Instruction » List every line in the items below that contains the string "sposobu". Case matters.

Record excerpts »
------------------------------------------------------------

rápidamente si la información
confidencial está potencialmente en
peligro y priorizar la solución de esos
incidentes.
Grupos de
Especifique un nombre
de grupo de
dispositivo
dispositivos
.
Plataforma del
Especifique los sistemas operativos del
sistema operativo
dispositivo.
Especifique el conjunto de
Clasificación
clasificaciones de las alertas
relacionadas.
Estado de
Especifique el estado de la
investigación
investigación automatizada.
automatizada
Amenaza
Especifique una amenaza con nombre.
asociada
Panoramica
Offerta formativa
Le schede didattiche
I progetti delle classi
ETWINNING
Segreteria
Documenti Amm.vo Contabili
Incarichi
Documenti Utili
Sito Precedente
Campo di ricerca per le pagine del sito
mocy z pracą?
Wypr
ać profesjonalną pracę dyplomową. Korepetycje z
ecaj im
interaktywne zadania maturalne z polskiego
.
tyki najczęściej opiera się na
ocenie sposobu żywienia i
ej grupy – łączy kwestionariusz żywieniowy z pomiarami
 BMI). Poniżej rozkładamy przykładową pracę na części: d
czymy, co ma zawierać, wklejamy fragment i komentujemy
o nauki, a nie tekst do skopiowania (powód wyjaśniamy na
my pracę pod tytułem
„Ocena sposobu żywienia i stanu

------------------------------------------------------------

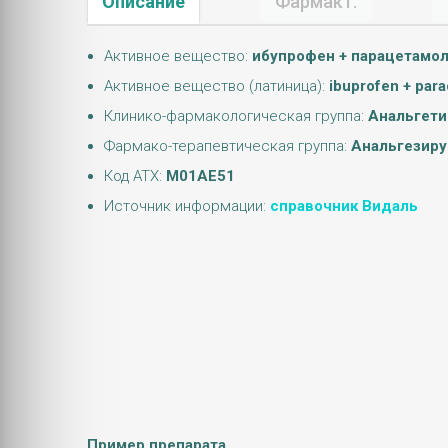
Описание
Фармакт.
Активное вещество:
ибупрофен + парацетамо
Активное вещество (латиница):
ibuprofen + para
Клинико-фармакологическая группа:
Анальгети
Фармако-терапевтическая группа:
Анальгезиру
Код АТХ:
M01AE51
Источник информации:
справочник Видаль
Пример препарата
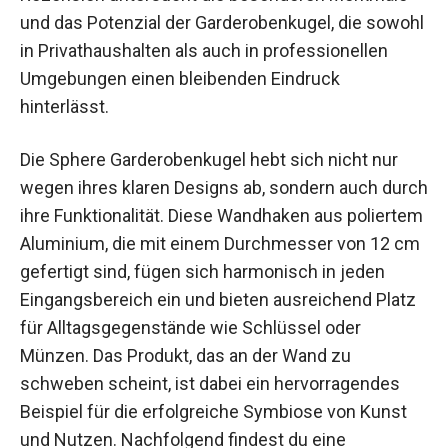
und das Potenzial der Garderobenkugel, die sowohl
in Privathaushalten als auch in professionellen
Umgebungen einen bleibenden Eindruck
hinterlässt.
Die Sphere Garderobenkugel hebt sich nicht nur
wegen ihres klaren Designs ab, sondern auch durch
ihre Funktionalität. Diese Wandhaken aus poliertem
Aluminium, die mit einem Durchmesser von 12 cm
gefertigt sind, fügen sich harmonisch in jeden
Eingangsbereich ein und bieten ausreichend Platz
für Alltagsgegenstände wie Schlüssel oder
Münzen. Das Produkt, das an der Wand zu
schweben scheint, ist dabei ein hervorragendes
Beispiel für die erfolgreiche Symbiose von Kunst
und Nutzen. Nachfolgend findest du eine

------------------------------------------------------------

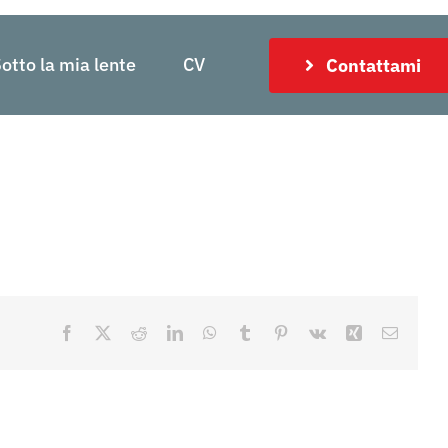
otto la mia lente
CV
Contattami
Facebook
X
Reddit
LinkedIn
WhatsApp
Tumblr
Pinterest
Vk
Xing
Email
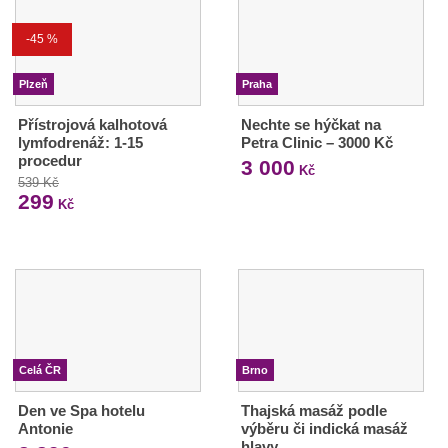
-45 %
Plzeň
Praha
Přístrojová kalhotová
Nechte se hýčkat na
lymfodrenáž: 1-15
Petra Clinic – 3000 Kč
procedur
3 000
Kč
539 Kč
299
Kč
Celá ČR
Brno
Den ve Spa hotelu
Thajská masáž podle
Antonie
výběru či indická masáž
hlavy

------------------------------------------------------------

Task answer »
ocenie sposobu żywienia i
„Ocena sposobu żywienia i stanu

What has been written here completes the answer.